Your goal: Print every entry exactly as written and exclude all images.

──────── Data section ────────

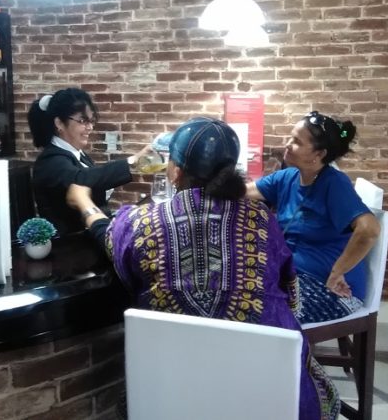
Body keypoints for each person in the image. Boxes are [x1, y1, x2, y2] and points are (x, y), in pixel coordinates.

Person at [66, 117, 340, 420]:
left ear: (176, 171)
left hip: (173, 393)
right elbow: (288, 285)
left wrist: (83, 202)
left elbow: (109, 237)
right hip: (266, 389)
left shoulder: (141, 222)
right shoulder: (261, 219)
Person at [246, 111, 380, 324]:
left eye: (297, 142)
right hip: (291, 277)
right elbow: (243, 192)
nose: (288, 144)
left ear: (319, 154)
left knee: (256, 313)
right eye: (291, 138)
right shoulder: (288, 177)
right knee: (232, 295)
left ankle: (286, 347)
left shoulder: (334, 184)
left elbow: (369, 229)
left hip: (330, 288)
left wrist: (337, 272)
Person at [28, 87, 151, 236]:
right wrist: (133, 161)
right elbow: (81, 180)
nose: (90, 127)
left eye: (91, 121)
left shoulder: (78, 154)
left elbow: (95, 181)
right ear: (59, 123)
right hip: (70, 245)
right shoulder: (50, 162)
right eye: (82, 121)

────────

Answer to the problem:
Body keypoints for each person in the image. Boxes are [x1, y1, x2, y2] and points are (x, y), in pixel coordinates.

Person at [66, 117, 340, 420]:
left ear: (176, 171)
left hip: (173, 393)
right elbow: (288, 285)
left wrist: (83, 202)
left elbow: (109, 237)
right hip: (266, 389)
left shoulder: (141, 222)
right shoulder: (261, 219)
Person at [246, 111, 380, 324]:
left eye: (297, 142)
right hip: (291, 277)
right elbow: (243, 192)
nose: (288, 144)
left ear: (319, 154)
left knee: (256, 313)
right eye: (291, 138)
right shoulder: (288, 177)
right knee: (232, 295)
left ankle: (286, 347)
left shoulder: (334, 184)
left elbow: (369, 229)
left hip: (330, 288)
left wrist: (337, 272)
Person at [28, 87, 151, 236]:
right wrist: (133, 161)
right elbow: (81, 180)
nose: (90, 127)
left eye: (91, 121)
left shoulder: (78, 154)
left elbow: (95, 181)
right ear: (59, 123)
right hip: (70, 245)
right shoulder: (50, 162)
right eye: (82, 121)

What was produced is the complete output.